Govt says fighter shortfall to worsen during NDA's term

Answering questions from Members of Parliament (MPs) in the Lok Sabha on Wednesday, the government admitted it will not have added even one squadron to the Indian Air Force (IAF) in its five-year term in power.

 

In an answer tabled in Parliament, the defence ministry stated: “IAF will have 32 Fighter Squadrons and 39 Helicopter Units by 2020.” This means the IAF will have 2-3 fewer squadrons in 2020 than the 34-35 squadrons it fielded in 2014, when the Bharatiya Janata Party (BJP) won the general election and formed the government.

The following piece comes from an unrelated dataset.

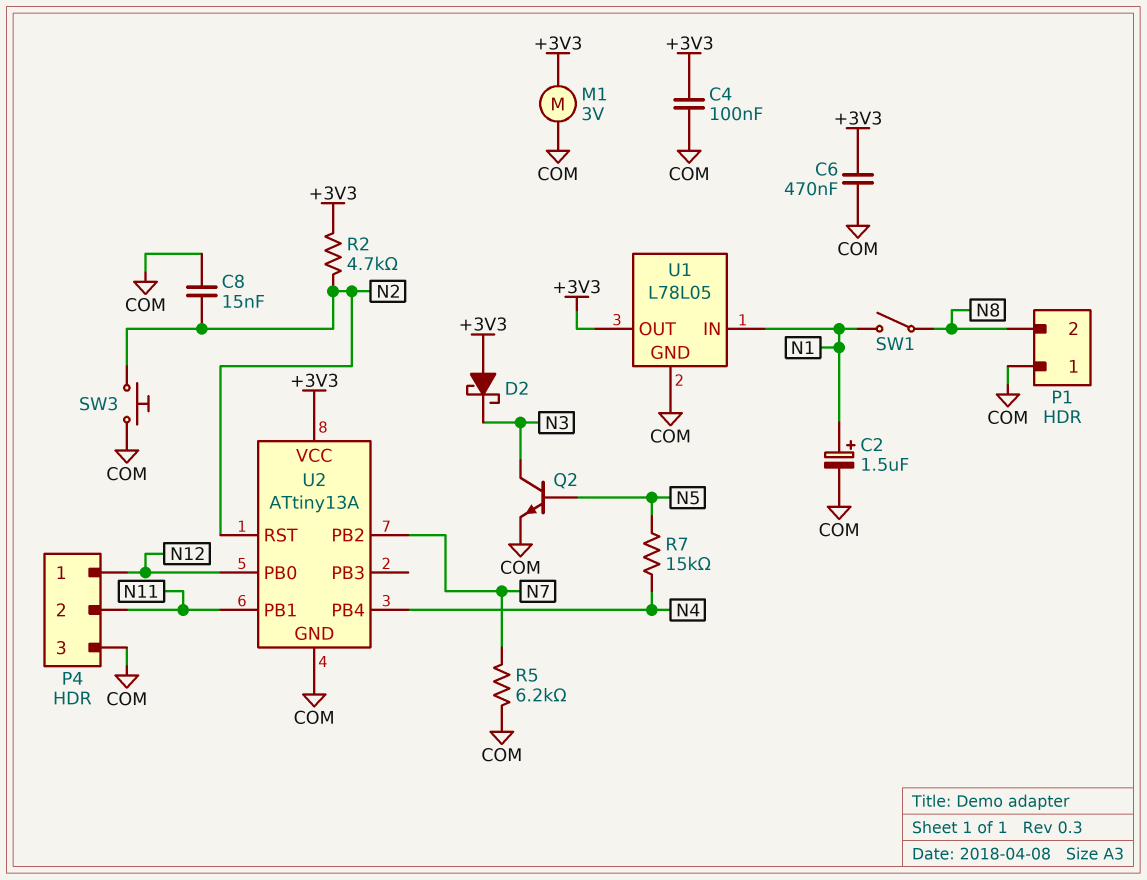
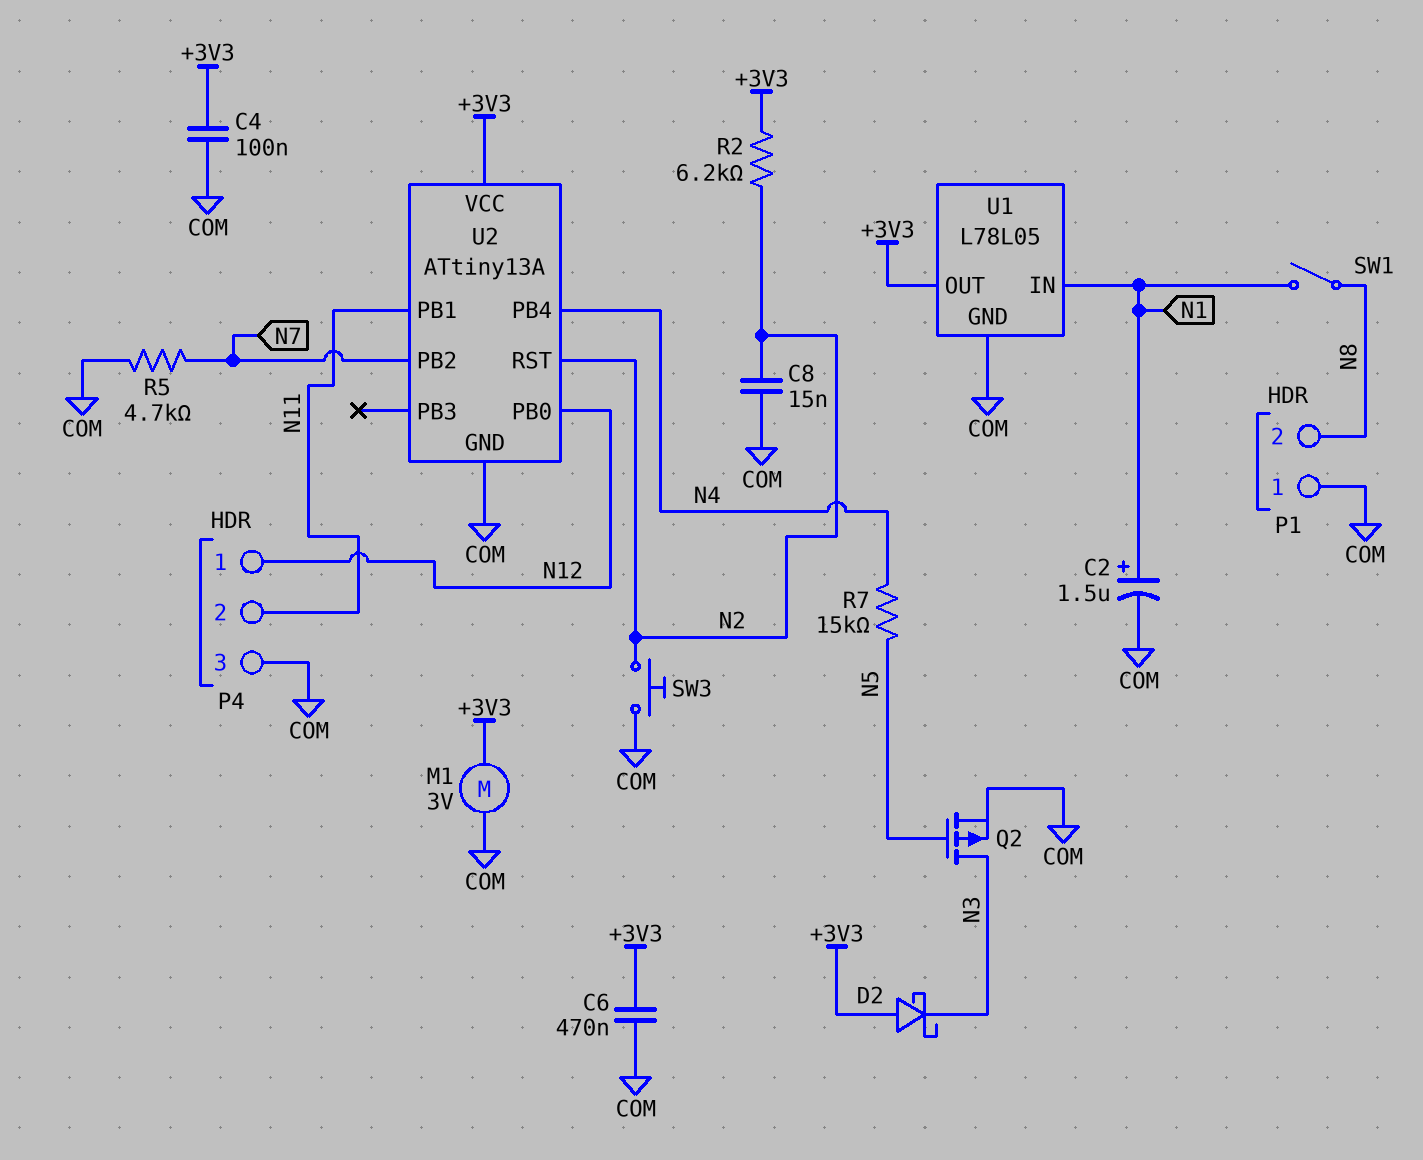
Q2: NPN (B N5, C N3, E COM) -> PMOS (G N5, D N3, S COM)
R2: 4.7k (+3V3, N2) -> 6.2k (+3V3, N2)
R5: 6.2k (COM, N7) -> 4.7k (COM, N7)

Its 2014 election manifesto had specifically expressed concern about the “loss of squadrons of combat aircraft by the air force” during the United Progressive Alliance term in office, noting that “these are indications of surrendering of India's interest.” The manifesto stated: “This calls for a review and overhauling of the current system.”

 

The defence ministry was answering a parliamentary question from Anurag Thakur, a BJP MP from Himachal who is the son of Prem Kumar Dhumal, the BJP’s chief ministerial candidate who had to step back after he failed to win his seat.

 

The government’s response indicated that squadron numbers were declining because of the government’s inability to replace the retiring fleet of MiG-21s. “Three squadrons of MiG-21 aircraft will be phased out by 2020,” stated the government.

 

Another answer revealed that the situation would only get worse by 2025. Answering a question from Biju Janata Dal MP Arka Keshari Deo, the defence ministry stated: “10 squadrons of Indian Air Force (IAF) equipped with MiG-21 and MiG-27 aircraft are scheduled to retire by 2024 on completion of their Total Technical Life.”

 

On October 5, IAF chief, Air Chief Marshal BS Dhanoa, had stated that, by 2032 — the end of the 15th Defence Plan — the IAF would reach its authorised strength (of 42 squadrons). Towards that, the current government has concluded the procurement of only two squadrons of Rafale fighters, and progressed procurement of six squadrons of indigenous Tejas Mark 1 and Mark 1A (two and four squadrons, respectively).

 

Over the past 15 years, the steady induction of 11 squadrons of Sukhoi-30MKI fighters had partially compensated for retiring MiG-21, MiG-23, MiG-25 and MiG-27 fighters. But the inflow of Su-30MKIs will end in 2019, when Hindustan Aeronautics Ltd (HAL) is due to deliver the last two squadrons to the IAF.

 

Besides two Su-30MKI and six Tejas squadrons, two squadrons of Rafales are due for delivery between 2019 and 2022. However, these would be offset by the retirement of two older Jaguar fighter squadrons in the early 2020s.

 

With 12 squadrons retiring (10 MiG and two Jaguar), and just 10 squadrons joining the fleet (two Su-30MKI, two Rafale and six Tejas), even maintaining the IAF fleet at 32 squadrons – ten less than authorised – would require additional procurements.

 

In the past, the IAF has twice bought additional Su-30MKIs, and continues regarding that as a convenient option that has the additional advantage of pleasing Moscow and HAL. Alternatively, the government has the option of placing the proposed Indo-Russian “fifth generation fighter aircraft” (FGFA) on the fast track.

 

Another option that the IAF backs is to order two more squadrons of Rafale fighters. However, with the IAF’s budget already stressed from the two Rafale squadrons already contracted, another two squadrons would require the government to significantly scale up defence allocations.

 

The more cost-effective alternative with currency within the defence ministry is to progress the procurement of 5-10 squadrons of “single-engine fighters”, for which a “request for information” has already been sent out to global vendors. The favoured contenders are Saab of Sweden, which proposes to build the Gripen E in India; and US major, Lockheed Martin, which wants to transfer its production line to India for building the F-16 Block 70.

 

As part of this procurement, there are proposals to assist HAL in scaling up Tejas Mark 1A and Mark 2 production, in accordance with “Make in India” objectives.